The reason why I think this is twisted is because I realised how much importance we put on money, and it’s become this thing where we can’t actually live a good life without it. Everything we want to do in the future needs money to be done. Such as travelling, going out, buying a house, going to visit relatives overseas, fine-dining etc.

We’ll need a job that will predominantly take up half our lives to get the money, which then goes towards fun things that might only satisfy us for the smallest portion of our lives. On top of this, because we know that we’ll be spending a great portion of our lives in these jobs, we’re forever looking for a job that will satisfy us both financially and mentally. Which is sad, because in my opinion, your life and your career shouldn’t be in the same league, but apparently it is now. I feel that we go through life being told we should improve ourselves, we should do something that will give us an edge in life. To make us more employable – but not necessarily to make us better or happier people.

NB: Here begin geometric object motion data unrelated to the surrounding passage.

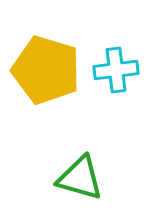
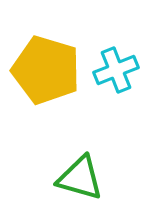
cyan cross: rotated 15 degrees counterclockwise
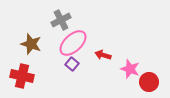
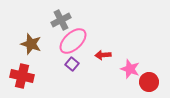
pink ellipse: moved 2 px up
red arrow: rotated 21 degrees counterclockwise
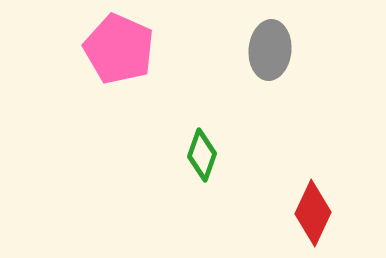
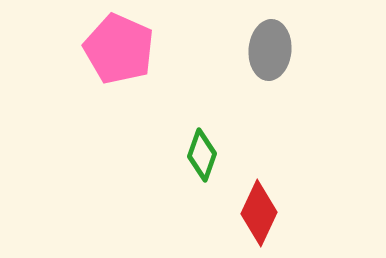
red diamond: moved 54 px left
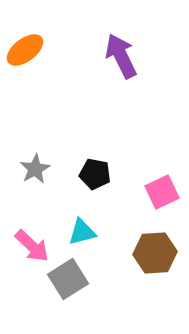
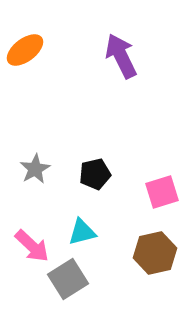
black pentagon: rotated 24 degrees counterclockwise
pink square: rotated 8 degrees clockwise
brown hexagon: rotated 9 degrees counterclockwise
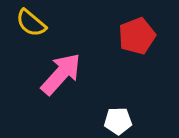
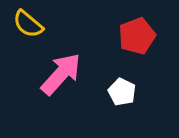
yellow semicircle: moved 3 px left, 1 px down
white pentagon: moved 4 px right, 29 px up; rotated 28 degrees clockwise
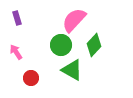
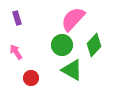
pink semicircle: moved 1 px left, 1 px up
green circle: moved 1 px right
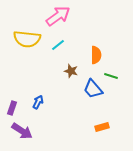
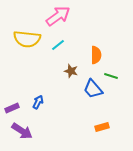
purple rectangle: rotated 48 degrees clockwise
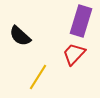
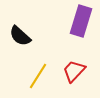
red trapezoid: moved 17 px down
yellow line: moved 1 px up
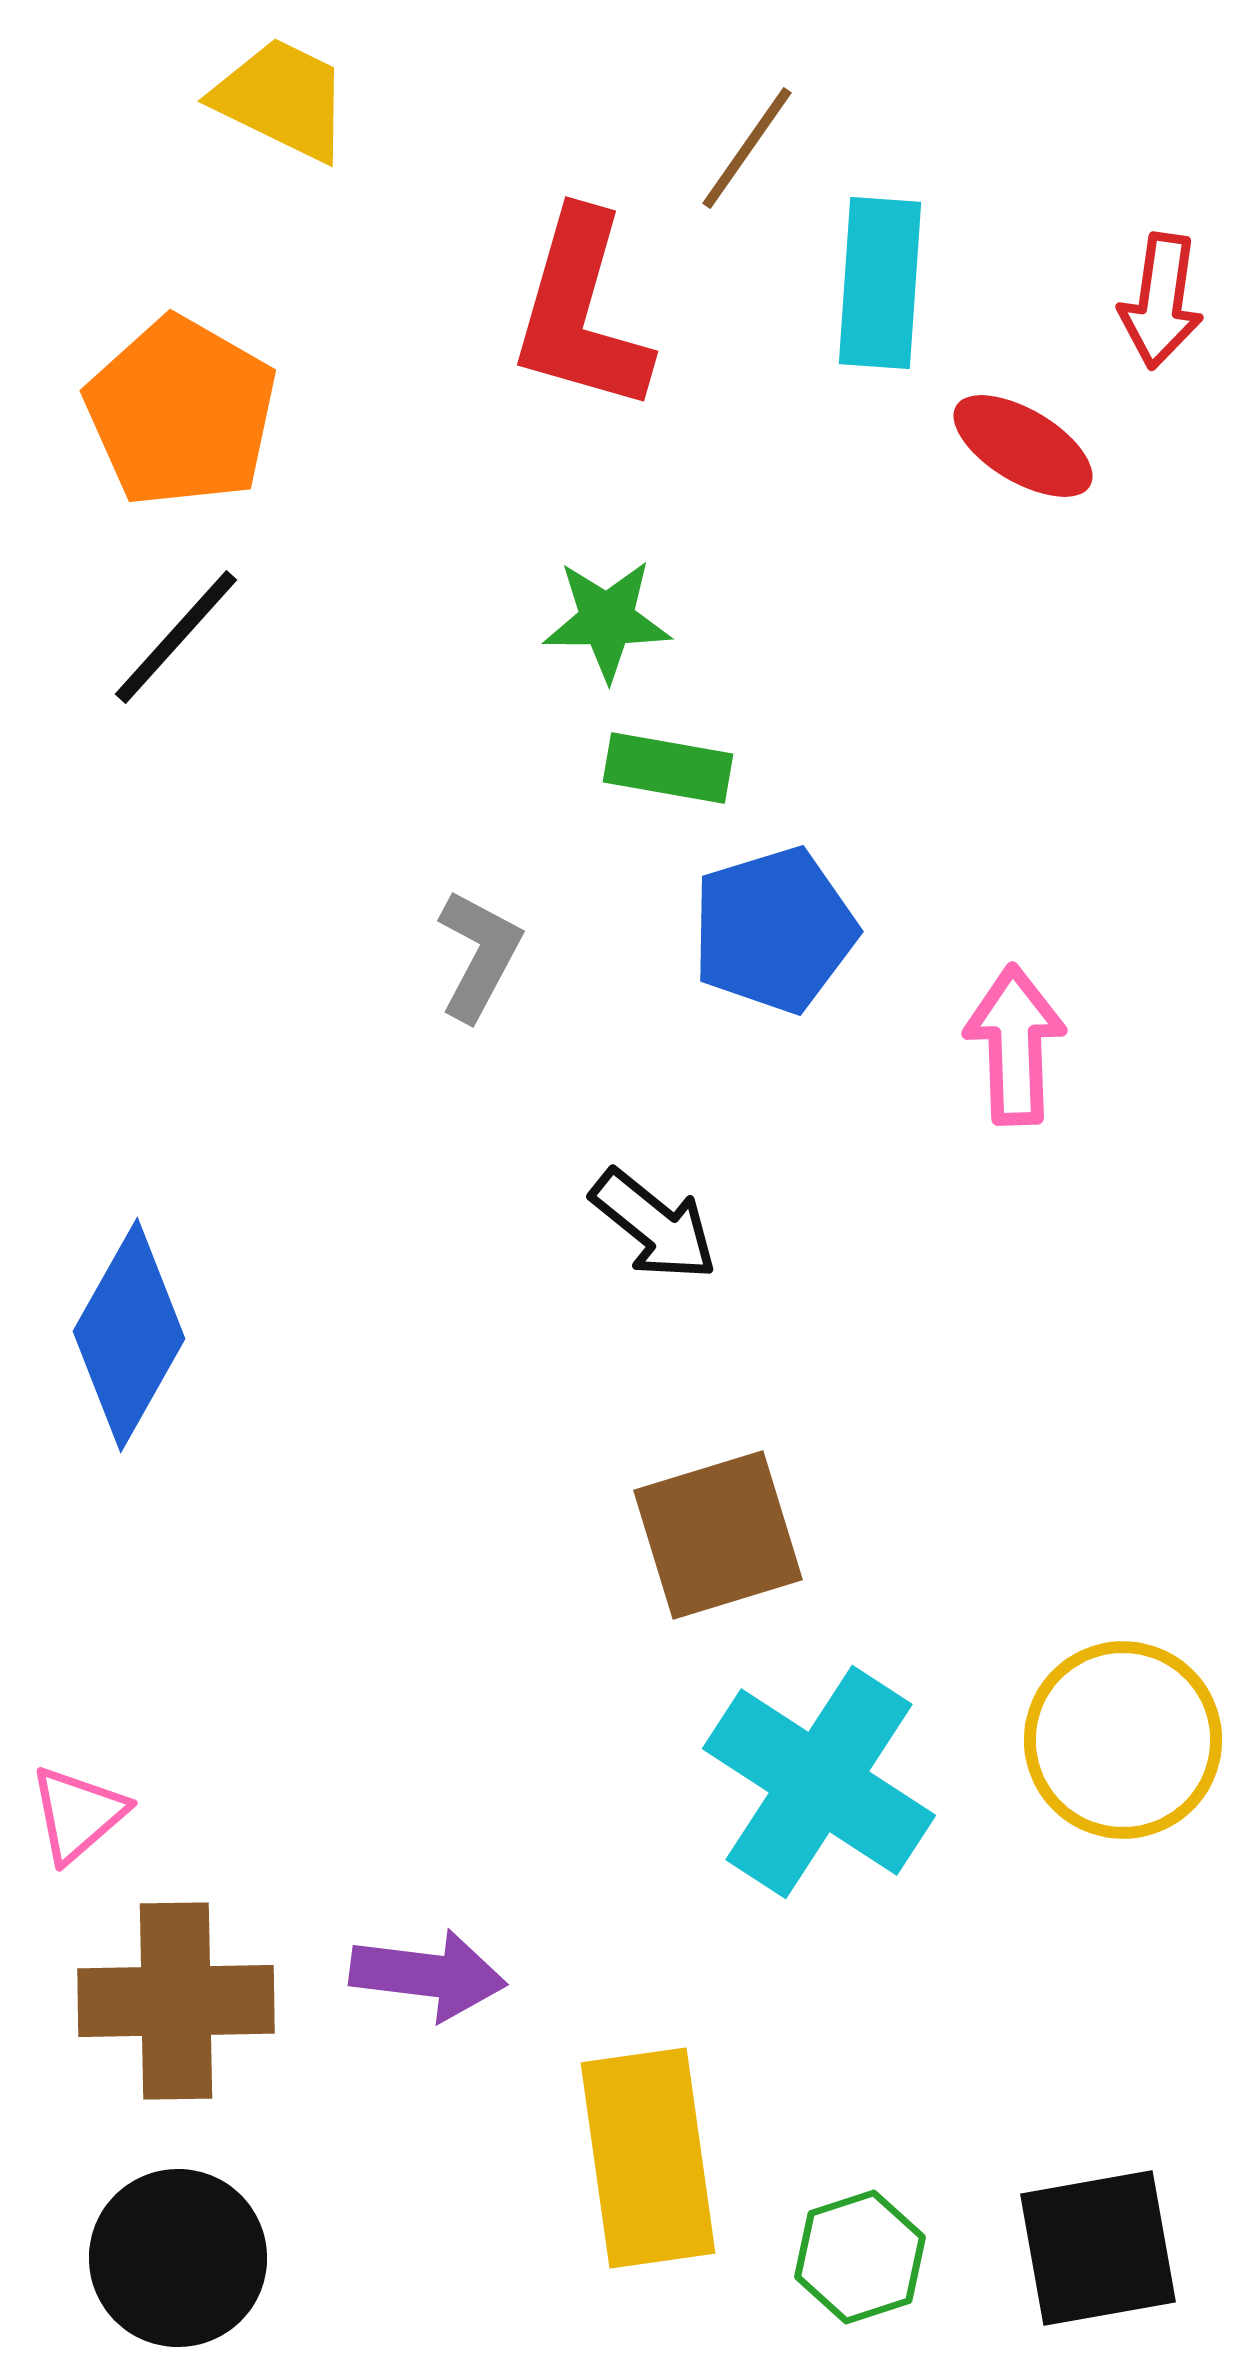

This is the reason why I find it shameful. I feel restricted from doing things that I used to be able to do when I was still working – but, it shouldn’t be that way. I shouldn’t feel that only money will let me be a happier person who can do more things in life. I don’t want to be the type of person who spends their whole life in a job just to be able to snatch a few moments of fun at the end. I want to be able to enjoy the greater things in life everyday of my life without having to worry about that stuff.

After a conversation with one of my best buds, I was alerted that people in other parts of the world don’t have this same mindset. It isn’t the cultural norm to spend their whole lives planning and planning for the moment they get to do stuff. They just do it. In life, you’ll either have no money and heaps of time, or money and no time. This is the way that we’ve been raised. Time ticks away quickly as you work, it ticks and ticks so you can pocket some cash to use later on. But when it’s later on, you’re already too old. You’re not as agile, and you’re bordering on senility. It’s a crappy way to live, but it’s the only way we know how to live.

So, I’m not going all anti-capitalist and all that on yo’ asses, but don’t let money consume you. Know what the important things are in life, because there are so many other things in life other than jobs and money. There are so many smaller things that can fulfil you rather than a job. I guess what I want to say is; I want a life that will satisfy me. Not a job.